What to work on -
Copy the material below, changing each "values" to "figures" and keeping everything else the same. Leave out the pictures.

Record set -
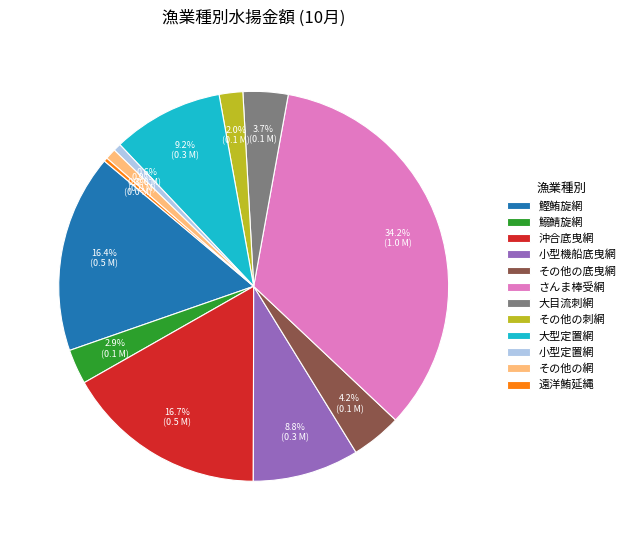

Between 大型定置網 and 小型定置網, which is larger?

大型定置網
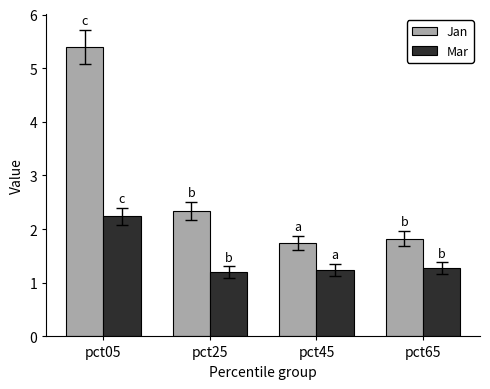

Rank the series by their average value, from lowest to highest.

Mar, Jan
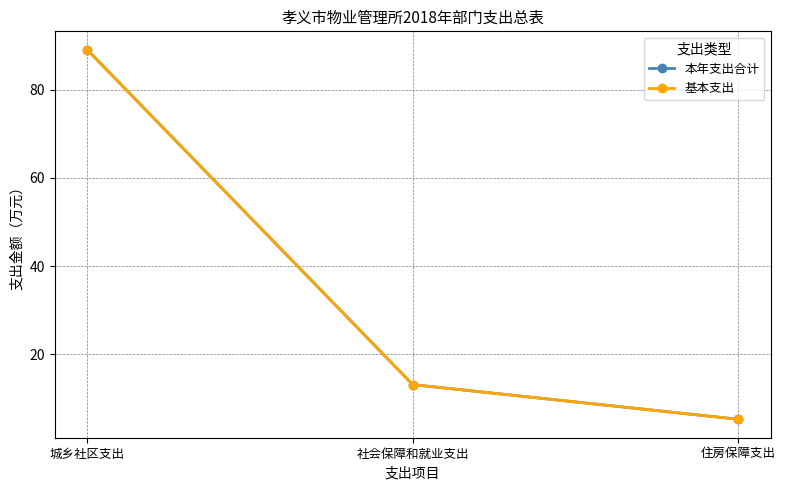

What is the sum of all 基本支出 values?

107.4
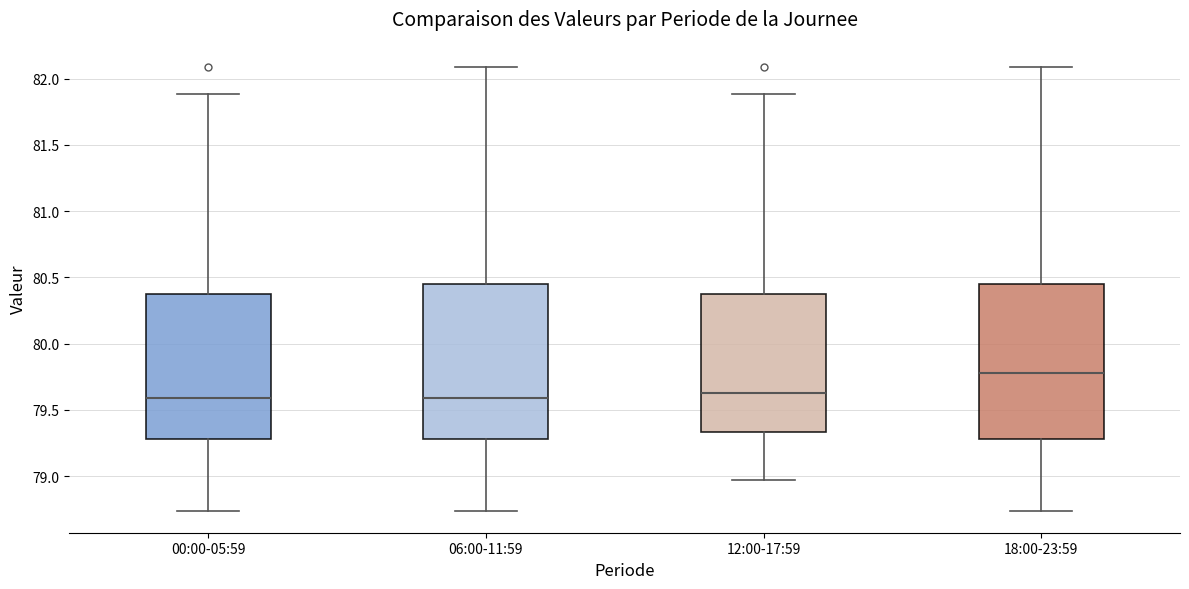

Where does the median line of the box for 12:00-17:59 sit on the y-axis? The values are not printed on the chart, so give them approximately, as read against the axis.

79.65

Expected output -
Between 大型定置網 and 小型定置網, which is larger?

大型定置網

Rank the series by their average value, from lowest to highest.

Mar, Jan

What is the sum of all 基本支出 figures?

107.4

Where does the median line of the box for 12:00-17:59 sit on the y-axis? The figures are not printed on the chart, so give them approximately, as read against the axis.

79.65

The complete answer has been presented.